Job:
Reproduce each record exactly.

Records from a data collection:
# # # #
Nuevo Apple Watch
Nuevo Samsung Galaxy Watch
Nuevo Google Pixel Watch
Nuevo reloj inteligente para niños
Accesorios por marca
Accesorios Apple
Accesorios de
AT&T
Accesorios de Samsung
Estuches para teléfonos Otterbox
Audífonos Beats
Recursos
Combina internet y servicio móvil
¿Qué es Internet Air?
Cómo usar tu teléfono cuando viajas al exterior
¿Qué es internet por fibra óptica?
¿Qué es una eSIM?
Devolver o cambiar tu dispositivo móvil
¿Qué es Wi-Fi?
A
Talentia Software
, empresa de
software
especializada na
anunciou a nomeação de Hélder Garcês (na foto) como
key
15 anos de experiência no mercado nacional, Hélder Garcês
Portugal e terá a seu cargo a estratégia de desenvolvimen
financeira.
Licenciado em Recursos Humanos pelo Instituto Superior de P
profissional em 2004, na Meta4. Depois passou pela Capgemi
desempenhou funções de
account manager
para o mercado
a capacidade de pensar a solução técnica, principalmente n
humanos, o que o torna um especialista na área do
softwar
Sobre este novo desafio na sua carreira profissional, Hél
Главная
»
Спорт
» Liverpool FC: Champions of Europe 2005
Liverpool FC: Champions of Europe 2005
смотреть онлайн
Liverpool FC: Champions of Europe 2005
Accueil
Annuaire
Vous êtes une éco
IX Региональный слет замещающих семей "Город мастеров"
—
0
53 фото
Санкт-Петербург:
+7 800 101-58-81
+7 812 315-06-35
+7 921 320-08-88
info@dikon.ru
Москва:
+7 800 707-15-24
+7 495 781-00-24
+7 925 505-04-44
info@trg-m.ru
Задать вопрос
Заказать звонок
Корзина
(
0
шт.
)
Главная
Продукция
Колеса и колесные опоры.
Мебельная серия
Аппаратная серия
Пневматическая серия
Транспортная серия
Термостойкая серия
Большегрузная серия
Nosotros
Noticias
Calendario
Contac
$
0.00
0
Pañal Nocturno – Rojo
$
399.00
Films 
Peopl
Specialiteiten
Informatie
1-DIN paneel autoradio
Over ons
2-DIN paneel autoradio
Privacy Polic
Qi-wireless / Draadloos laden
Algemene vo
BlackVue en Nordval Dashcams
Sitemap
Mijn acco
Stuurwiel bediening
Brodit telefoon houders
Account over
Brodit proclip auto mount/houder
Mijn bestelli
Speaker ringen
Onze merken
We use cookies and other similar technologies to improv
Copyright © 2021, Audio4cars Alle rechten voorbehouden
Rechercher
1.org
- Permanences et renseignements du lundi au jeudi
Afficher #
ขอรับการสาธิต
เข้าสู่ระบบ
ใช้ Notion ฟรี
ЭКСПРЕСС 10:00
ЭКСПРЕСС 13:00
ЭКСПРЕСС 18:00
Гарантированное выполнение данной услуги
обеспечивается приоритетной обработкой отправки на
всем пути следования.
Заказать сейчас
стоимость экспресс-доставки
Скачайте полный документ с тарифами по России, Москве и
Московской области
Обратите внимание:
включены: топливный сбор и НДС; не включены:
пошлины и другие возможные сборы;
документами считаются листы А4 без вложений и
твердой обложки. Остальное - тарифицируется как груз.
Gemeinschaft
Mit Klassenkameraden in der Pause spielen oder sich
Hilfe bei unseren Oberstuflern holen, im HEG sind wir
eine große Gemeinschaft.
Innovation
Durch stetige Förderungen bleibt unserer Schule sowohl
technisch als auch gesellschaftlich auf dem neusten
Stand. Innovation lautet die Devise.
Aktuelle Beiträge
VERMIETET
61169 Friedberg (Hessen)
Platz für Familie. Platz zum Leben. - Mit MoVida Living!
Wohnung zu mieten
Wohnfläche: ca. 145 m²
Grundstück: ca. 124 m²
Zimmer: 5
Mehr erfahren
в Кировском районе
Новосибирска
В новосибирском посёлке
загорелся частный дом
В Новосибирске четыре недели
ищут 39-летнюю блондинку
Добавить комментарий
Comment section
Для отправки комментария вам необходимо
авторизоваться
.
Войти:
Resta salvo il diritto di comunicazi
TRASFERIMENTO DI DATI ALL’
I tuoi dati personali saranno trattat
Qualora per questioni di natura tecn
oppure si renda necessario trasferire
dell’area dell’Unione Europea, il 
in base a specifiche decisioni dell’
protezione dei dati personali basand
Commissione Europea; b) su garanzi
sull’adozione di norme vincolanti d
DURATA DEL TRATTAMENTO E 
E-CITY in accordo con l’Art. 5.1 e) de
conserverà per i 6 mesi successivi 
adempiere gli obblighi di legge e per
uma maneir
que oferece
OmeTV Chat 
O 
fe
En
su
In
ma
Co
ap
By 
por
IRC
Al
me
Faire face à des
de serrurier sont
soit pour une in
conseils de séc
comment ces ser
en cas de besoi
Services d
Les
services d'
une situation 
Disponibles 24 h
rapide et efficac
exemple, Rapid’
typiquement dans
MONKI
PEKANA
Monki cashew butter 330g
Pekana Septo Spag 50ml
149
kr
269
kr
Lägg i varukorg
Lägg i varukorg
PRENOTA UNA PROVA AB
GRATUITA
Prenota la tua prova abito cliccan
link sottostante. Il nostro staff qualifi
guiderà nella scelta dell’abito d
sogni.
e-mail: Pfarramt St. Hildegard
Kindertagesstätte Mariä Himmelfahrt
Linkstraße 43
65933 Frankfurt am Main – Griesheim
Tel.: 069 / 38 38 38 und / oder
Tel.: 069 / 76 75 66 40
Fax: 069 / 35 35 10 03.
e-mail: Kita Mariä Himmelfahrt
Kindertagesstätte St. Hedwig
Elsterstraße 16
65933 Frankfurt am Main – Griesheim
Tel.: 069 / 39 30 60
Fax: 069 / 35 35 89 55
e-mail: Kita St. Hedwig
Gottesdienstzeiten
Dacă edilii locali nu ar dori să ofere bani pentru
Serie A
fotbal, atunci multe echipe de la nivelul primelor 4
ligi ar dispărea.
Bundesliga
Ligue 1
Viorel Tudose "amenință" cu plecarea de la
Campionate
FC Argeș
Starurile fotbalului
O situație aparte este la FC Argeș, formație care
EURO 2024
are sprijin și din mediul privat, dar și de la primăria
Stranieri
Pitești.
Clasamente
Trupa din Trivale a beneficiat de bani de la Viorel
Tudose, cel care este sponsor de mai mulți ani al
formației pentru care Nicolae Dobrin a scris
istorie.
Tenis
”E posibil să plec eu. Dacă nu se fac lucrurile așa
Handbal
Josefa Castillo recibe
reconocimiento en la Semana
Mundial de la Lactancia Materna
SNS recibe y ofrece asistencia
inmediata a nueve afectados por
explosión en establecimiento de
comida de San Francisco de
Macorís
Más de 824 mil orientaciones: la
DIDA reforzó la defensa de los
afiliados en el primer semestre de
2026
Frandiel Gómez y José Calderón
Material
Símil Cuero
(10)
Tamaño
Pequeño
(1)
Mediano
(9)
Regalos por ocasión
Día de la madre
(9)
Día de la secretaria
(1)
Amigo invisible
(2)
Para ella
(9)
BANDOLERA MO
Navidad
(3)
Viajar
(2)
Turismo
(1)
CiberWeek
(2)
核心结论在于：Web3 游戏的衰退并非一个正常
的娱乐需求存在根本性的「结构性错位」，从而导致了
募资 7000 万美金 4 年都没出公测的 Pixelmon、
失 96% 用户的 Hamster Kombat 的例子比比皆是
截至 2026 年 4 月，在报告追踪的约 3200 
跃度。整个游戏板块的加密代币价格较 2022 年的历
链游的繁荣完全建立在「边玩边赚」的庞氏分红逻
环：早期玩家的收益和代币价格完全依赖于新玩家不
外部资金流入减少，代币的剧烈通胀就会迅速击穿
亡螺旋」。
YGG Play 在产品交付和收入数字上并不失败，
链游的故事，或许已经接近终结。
# # # #
Finished task:
Nuevo Apple Watch
Nuevo Samsung Galaxy Watch
Nuevo Google Pixel Watch
Nuevo reloj inteligente para niños
Accesorios por marca
Accesorios Apple
Accesorios de
AT&T
Accesorios de Samsung
Estuches para teléfonos Otterbox
Audífonos Beats
Recursos
Combina internet y servicio móvil
¿Qué es Internet Air?
Cómo usar tu teléfono cuando viajas al exterior
¿Qué es internet por fibra óptica?
¿Qué es una eSIM?
Devolver o cambiar tu dispositivo móvil
¿Qué es Wi-Fi?
A
Talentia Software
, empresa de
software
especializada na
anunciou a nomeação de Hélder Garcês (na foto) como
key
15 anos de experiência no mercado nacional, Hélder Garcês
Portugal e terá a seu cargo a estratégia de desenvolvimen
financeira.
Licenciado em Recursos Humanos pelo Instituto Superior de P
profissional em 2004, na Meta4. Depois passou pela Capgemi
desempenhou funções de
account manager
para o mercado
a capacidade de pensar a solução técnica, principalmente n
humanos, o que o torna um especialista na área do
softwar
Sobre este novo desafio na sua carreira profissional, Hél
Главная
»
Спорт
» Liverpool FC: Champions of Europe 2005
Liverpool FC: Champions of Europe 2005
смотреть онлайн
Liverpool FC: Champions of Europe 2005
Accueil
Annuaire
Vous êtes une éco
IX Региональный слет замещающих семей "Город мастеров"
—
0
53 фото
Санкт-Петербург:
+7 800 101-58-81
+7 812 315-06-35
+7 921 320-08-88
info@dikon.ru
Москва:
+7 800 707-15-24
+7 495 781-00-24
+7 925 505-04-44
info@trg-m.ru
Задать вопрос
Заказать звонок
Корзина
(
0
шт.
)
Главная
Продукция
Колеса и колесные опоры.
Мебельная серия
Аппаратная серия
Пневматическая серия
Транспортная серия
Термостойкая серия
Большегрузная серия
Nosotros
Noticias
Calendario
Contac
$
0.00
0
Pañal Nocturno – Rojo
$
399.00
Films 
Peopl
Specialiteiten
Informatie
1-DIN paneel autoradio
Over ons
2-DIN paneel autoradio
Privacy Polic
Qi-wireless / Draadloos laden
Algemene vo
BlackVue en Nordval Dashcams
Sitemap
Mijn acco
Stuurwiel bediening
Brodit telefoon houders
Account over
Brodit proclip auto mount/houder
Mijn bestelli
Speaker ringen
Onze merken
We use cookies and other similar technologies to improv
Copyright © 2021, Audio4cars Alle rechten voorbehouden
Rechercher
1.org
- Permanences et renseignements du lundi au jeudi
Afficher #
ขอรับการสาธิต
เข้าสู่ระบบ
ใช้ Notion ฟรี
ЭКСПРЕСС 10:00
ЭКСПРЕСС 13:00
ЭКСПРЕСС 18:00
Гарантированное выполнение данной услуги
обеспечивается приоритетной обработкой отправки на
всем пути следования.
Заказать сейчас
стоимость экспресс-доставки
Скачайте полный документ с тарифами по России, Москве и
Московской области
Обратите внимание:
включены: топливный сбор и НДС; не включены:
пошлины и другие возможные сборы;
документами считаются листы А4 без вложений и
твердой обложки. Остальное - тарифицируется как груз.
Gemeinschaft
Mit Klassenkameraden in der Pause spielen oder sich
Hilfe bei unseren Oberstuflern holen, im HEG sind wir
eine große Gemeinschaft.
Innovation
Durch stetige Förderungen bleibt unserer Schule sowohl
technisch als auch gesellschaftlich auf dem neusten
Stand. Innovation lautet die Devise.
Aktuelle Beiträge
VERMIETET
61169 Friedberg (Hessen)
Platz für Familie. Platz zum Leben. - Mit MoVida Living!
Wohnung zu mieten
Wohnfläche: ca. 145 m²
Grundstück: ca. 124 m²
Zimmer: 5
Mehr erfahren
в Кировском районе
Новосибирска
В новосибирском посёлке
загорелся частный дом
В Новосибирске четыре недели
ищут 39-летнюю блондинку
Добавить комментарий
Comment section
Для отправки комментария вам необходимо
авторизоваться
.
Войти:
Resta salvo il diritto di comunicazi
TRASFERIMENTO DI DATI ALL’
I tuoi dati personali saranno trattat
Qualora per questioni di natura tecn
oppure si renda necessario trasferire
dell’area dell’Unione Europea, il 
in base a specifiche decisioni dell’
protezione dei dati personali basand
Commissione Europea; b) su garanzi
sull’adozione di norme vincolanti d
DURATA DEL TRATTAMENTO E 
E-CITY in accordo con l’Art. 5.1 e) de
conserverà per i 6 mesi successivi 
adempiere gli obblighi di legge e per
uma maneir
que oferece
OmeTV Chat 
O 
fe
En
su
In
ma
Co
ap
By 
por
IRC
Al
me
Faire face à des
de serrurier sont
soit pour une in
conseils de séc
comment ces ser
en cas de besoi
Services d
Les
services d'
une situation 
Disponibles 24 h
rapide et efficac
exemple, Rapid’
typiquement dans
MONKI
PEKANA
Monki cashew butter 330g
Pekana Septo Spag 50ml
149
kr
269
kr
Lägg i varukorg
Lägg i varukorg
PRENOTA UNA PROVA AB
GRATUITA
Prenota la tua prova abito cliccan
link sottostante. Il nostro staff qualifi
guiderà nella scelta dell’abito d
sogni.
e-mail: Pfarramt St. Hildegard
Kindertagesstätte Mariä Himmelfahrt
Linkstraße 43
65933 Frankfurt am Main – Griesheim
Tel.: 069 / 38 38 38 und / oder
Tel.: 069 / 76 75 66 40
Fax: 069 / 35 35 10 03.
e-mail: Kita Mariä Himmelfahrt
Kindertagesstätte St. Hedwig
Elsterstraße 16
65933 Frankfurt am Main – Griesheim
Tel.: 069 / 39 30 60
Fax: 069 / 35 35 89 55
e-mail: Kita St. Hedwig
Gottesdienstzeiten
Dacă edilii locali nu ar dori să ofere bani pentru
Serie A
fotbal, atunci multe echipe de la nivelul primelor 4
ligi ar dispărea.
Bundesliga
Ligue 1
Viorel Tudose "amenință" cu plecarea de la
Campionate
FC Argeș
Starurile fotbalului
O situație aparte este la FC Argeș, formație care
EURO 2024
are sprijin și din mediul privat, dar și de la primăria
Stranieri
Pitești.
Clasamente
Trupa din Trivale a beneficiat de bani de la Viorel
Tudose, cel care este sponsor de mai mulți ani al
formației pentru care Nicolae Dobrin a scris
istorie.
Tenis
”E posibil să plec eu. Dacă nu se fac lucrurile așa
Handbal
Josefa Castillo recibe
reconocimiento en la Semana
Mundial de la Lactancia Materna
SNS recibe y ofrece asistencia
inmediata a nueve afectados por
explosión en establecimiento de
comida de San Francisco de
Macorís
Más de 824 mil orientaciones: la
DIDA reforzó la defensa de los
afiliados en el primer semestre de
2026
Frandiel Gómez y José Calderón
Material
Símil Cuero
(10)
Tamaño
Pequeño
(1)
Mediano
(9)
Regalos por ocasión
Día de la madre
(9)
Día de la secretaria
(1)
Amigo invisible
(2)
Para ella
(9)
BANDOLERA MO
Navidad
(3)
Viajar
(2)
Turismo
(1)
CiberWeek
(2)
核心结论在于：Web3 游戏的衰退并非一个正常
的娱乐需求存在根本性的「结构性错位」，从而导致了
募资 7000 万美金 4 年都没出公测的 Pixelmon、
失 96% 用户的 Hamster Kombat 的例子比比皆是
截至 2026 年 4 月，在报告追踪的约 3200 
跃度。整个游戏板块的加密代币价格较 2022 年的历
链游的繁荣完全建立在「边玩边赚」的庞氏分红逻
环：早期玩家的收益和代币价格完全依赖于新玩家不
外部资金流入减少，代币的剧烈通胀就会迅速击穿
亡螺旋」。
YGG Play 在产品交付和收入数字上并不失败，
链游的故事，或许已经接近终结。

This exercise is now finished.